Structural Changes of Horse Heart Ferricytochrome c Induced by Changes of Ionic Strength and Anion Binding

Abstract

To test the validity of the notion that changes in ionic strength and ion binding do not cause any major functionally relevant structural changes in cytochrome c, we measured the absorption and electronic circular dichroism (ECD) of horse heart ferricytochrome c for the Soret and 695 nm charge-transfer band as a function of dihydrogen phosphate and sodium acetate concentrations. This band is known to probe the integrity of the functionally pivotal Fe3+-M80 linkage. Spectral changes indicate that an ionic strength increase (via an increasing acetate ion concentration) affects only a subset of conformational substates of the Fe-M80 interface, probed by the 695 nm charge-transfer band, without a substantial modification of the heme environment. This result suggests that the substates probed by the 695 nm band differ with respect to their capability to transduce changes of solvent-protein interactions to the active site. The binding of H2PO4- ions causes more significant structural changes, which give rise to a large increase of the oscillator strength of the 695 nm band. This reflects a strengthening of the Fe-M80 bond in all substates, which probably destabilizes the oxidized state but stabilizes the folded state of the protein. Additional structural variations are likely to involve aromatic side chains, such as F82 and W59, and the hydrogen-bonding network in the heme pocket. In contrast to the current belief that anion binding to the binding domain of the protein for cytochrome c oxidase does not cause any functionally relevant structural changes, our results show that the structural variations that occur in the heme pocket are most likely of functional significance.

## WHAT NEEDS TO BE DONE:
Summarize the abstract on horse heart ferricytochrome c in two sentences.

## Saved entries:
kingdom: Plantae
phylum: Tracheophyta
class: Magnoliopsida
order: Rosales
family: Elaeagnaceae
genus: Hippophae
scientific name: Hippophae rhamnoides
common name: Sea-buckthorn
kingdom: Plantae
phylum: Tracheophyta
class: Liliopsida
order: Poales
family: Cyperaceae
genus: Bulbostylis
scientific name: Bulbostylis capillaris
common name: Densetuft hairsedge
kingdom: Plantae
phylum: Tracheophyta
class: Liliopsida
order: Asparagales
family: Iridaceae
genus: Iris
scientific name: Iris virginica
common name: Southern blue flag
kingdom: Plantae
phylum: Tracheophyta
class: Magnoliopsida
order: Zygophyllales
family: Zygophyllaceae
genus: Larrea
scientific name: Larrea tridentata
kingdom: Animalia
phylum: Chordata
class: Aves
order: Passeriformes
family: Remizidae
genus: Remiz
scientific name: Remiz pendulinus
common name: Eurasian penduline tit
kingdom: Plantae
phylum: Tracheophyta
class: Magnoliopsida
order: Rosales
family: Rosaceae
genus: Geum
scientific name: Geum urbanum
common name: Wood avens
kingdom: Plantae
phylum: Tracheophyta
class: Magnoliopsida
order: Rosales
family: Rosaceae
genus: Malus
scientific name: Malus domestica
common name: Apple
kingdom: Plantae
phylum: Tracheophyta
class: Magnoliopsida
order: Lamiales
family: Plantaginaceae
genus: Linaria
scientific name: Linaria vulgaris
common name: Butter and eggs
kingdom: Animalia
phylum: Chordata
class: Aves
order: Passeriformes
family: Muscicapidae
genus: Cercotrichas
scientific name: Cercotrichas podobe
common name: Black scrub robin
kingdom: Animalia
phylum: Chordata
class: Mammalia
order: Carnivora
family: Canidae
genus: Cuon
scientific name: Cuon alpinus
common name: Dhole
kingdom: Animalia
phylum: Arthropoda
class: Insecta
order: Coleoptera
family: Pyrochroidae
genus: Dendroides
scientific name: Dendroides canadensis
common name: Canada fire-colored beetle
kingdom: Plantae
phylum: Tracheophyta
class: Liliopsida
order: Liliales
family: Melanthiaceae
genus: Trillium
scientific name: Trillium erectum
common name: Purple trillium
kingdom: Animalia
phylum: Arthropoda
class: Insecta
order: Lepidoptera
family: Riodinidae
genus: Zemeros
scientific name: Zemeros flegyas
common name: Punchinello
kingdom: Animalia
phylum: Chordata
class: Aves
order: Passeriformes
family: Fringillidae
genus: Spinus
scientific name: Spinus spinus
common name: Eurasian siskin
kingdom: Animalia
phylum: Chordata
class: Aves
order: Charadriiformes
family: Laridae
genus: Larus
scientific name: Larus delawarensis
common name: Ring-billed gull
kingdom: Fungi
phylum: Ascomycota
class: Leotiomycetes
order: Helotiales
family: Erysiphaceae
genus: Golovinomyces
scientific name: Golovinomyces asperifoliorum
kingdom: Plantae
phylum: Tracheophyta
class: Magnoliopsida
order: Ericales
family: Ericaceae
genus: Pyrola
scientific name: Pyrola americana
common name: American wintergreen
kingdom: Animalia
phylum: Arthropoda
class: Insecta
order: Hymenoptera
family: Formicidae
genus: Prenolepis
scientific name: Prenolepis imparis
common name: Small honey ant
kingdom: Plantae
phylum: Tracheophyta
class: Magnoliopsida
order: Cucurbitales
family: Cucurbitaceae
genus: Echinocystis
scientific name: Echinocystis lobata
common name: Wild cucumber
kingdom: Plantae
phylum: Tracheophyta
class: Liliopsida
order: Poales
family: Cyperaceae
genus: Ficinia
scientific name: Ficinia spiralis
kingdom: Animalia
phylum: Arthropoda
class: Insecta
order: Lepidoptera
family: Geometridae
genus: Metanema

## EXERCISE ANSWER:
To test whether changes in ionic strength and ion binding cause functionally relevant structural changes in horse heart ferricytochrome c, absorption and electronic circular dichroism were measured for the Soret and 695 nm charge-transfer bands across dihydrogen phosphate and sodium acetate concentrations. Raising the ionic strength with acetate affected only a subset of conformational substates of the Fe-M80 interface without substantially modifying the heme environment, whereas H2PO4- binding strengthened the Fe-M80 bond in all substates, and the results show that these heme-pocket variations are most likely of functional significance.